=== Records provided ===

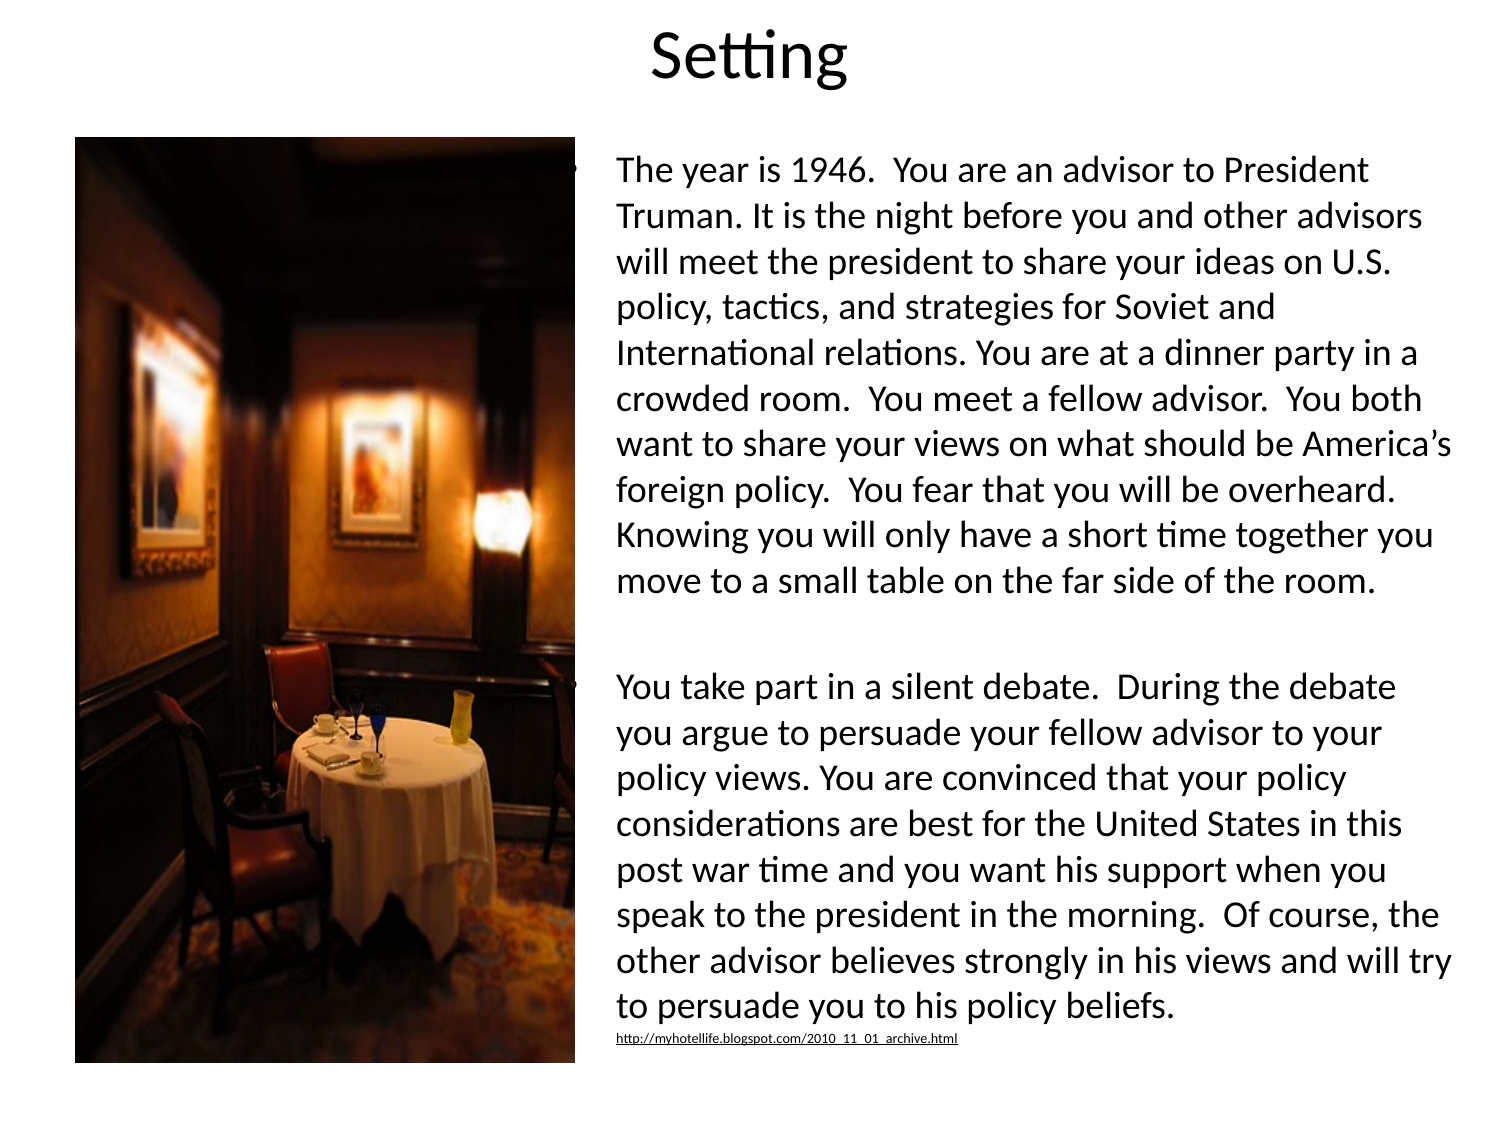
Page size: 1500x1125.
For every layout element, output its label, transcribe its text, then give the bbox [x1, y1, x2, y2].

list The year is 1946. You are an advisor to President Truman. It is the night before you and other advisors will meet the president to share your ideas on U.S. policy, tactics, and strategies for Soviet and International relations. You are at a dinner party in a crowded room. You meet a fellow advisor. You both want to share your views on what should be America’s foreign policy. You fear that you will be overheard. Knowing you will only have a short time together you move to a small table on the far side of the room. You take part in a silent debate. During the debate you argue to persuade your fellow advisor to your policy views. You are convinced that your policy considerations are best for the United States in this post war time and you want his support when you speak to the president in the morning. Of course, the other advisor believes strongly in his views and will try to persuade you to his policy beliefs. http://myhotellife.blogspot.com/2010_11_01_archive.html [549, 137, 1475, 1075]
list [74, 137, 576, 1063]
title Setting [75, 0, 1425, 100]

===
=== Records provided ===

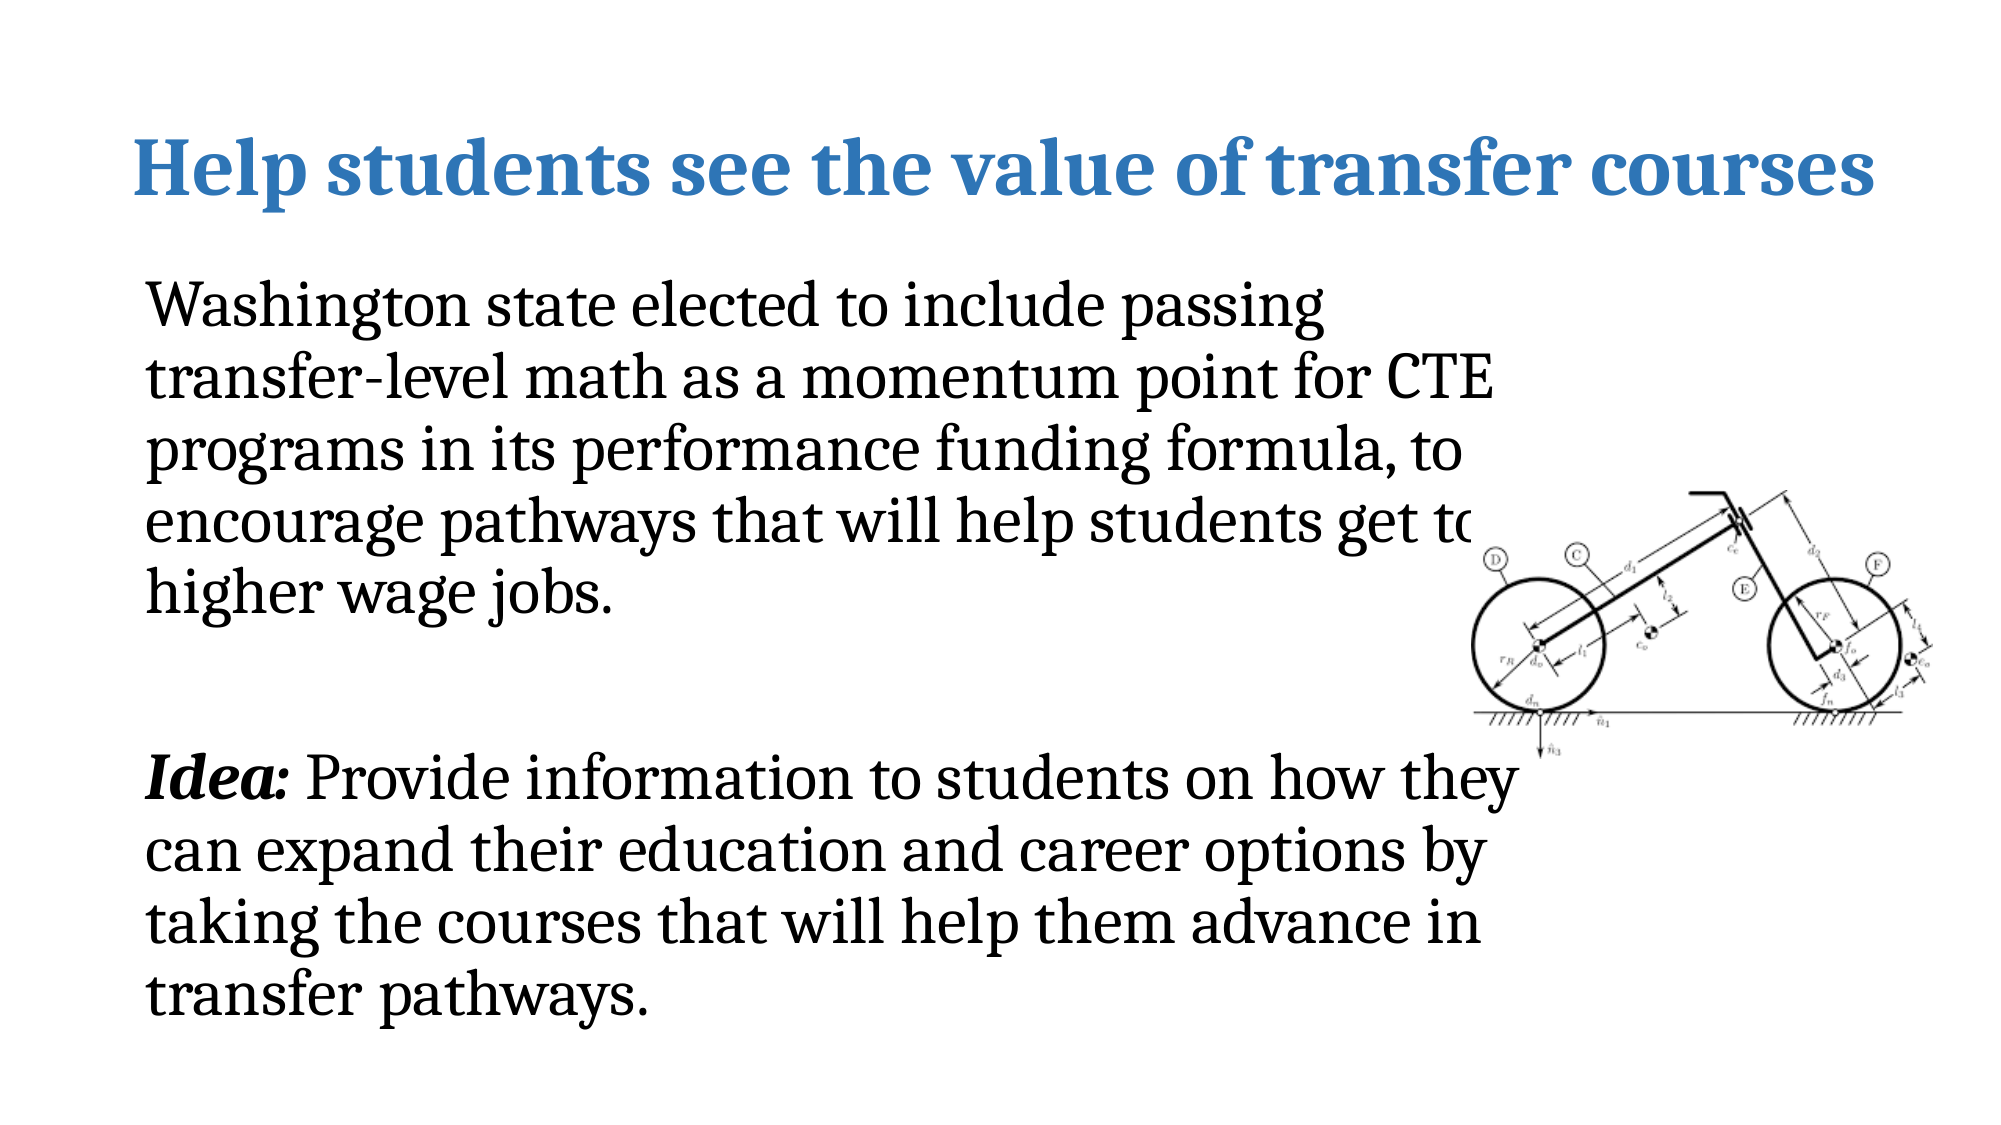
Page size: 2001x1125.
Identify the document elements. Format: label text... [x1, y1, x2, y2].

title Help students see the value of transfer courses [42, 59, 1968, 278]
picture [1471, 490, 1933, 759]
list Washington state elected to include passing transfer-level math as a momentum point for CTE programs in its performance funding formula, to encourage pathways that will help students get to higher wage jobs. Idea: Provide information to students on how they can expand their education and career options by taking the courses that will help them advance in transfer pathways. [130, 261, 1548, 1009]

===
=== Records provided ===

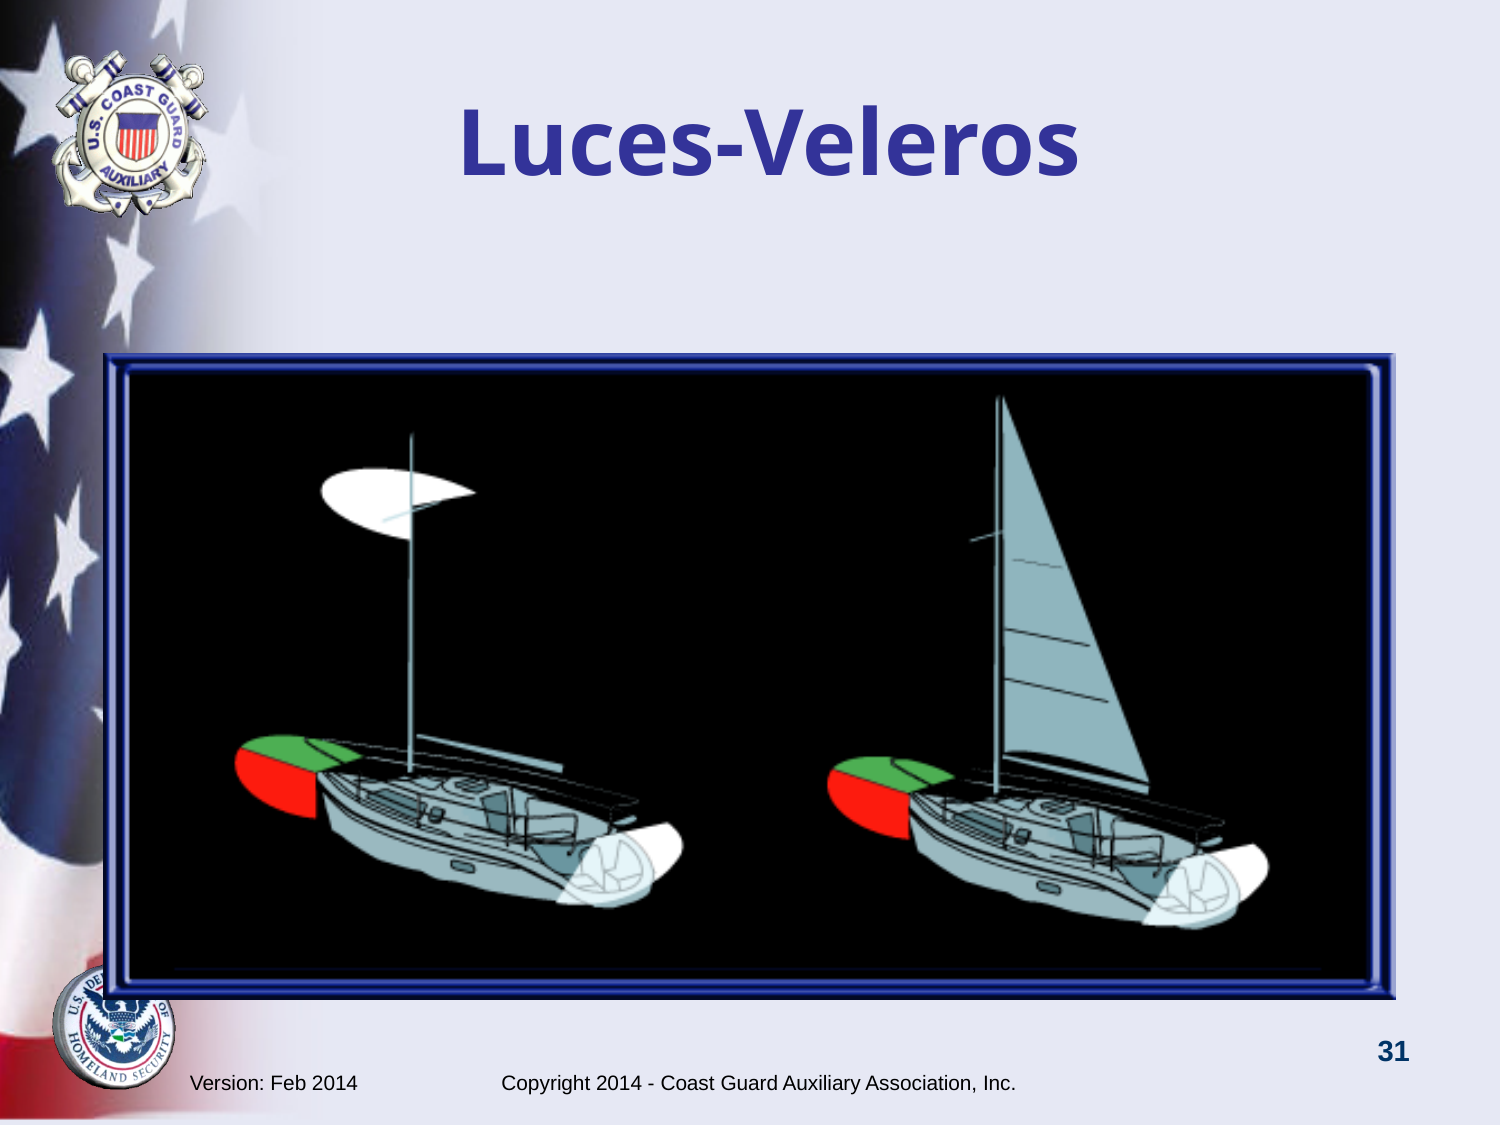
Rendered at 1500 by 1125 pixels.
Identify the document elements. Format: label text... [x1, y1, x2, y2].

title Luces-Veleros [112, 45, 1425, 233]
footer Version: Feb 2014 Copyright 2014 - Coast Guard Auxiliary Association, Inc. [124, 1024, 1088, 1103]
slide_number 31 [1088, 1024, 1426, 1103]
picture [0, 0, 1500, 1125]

===

Could you copy each line in the listing above that includes the word "size"?

Page size: 1500x1125.
Page size: 2001x1125.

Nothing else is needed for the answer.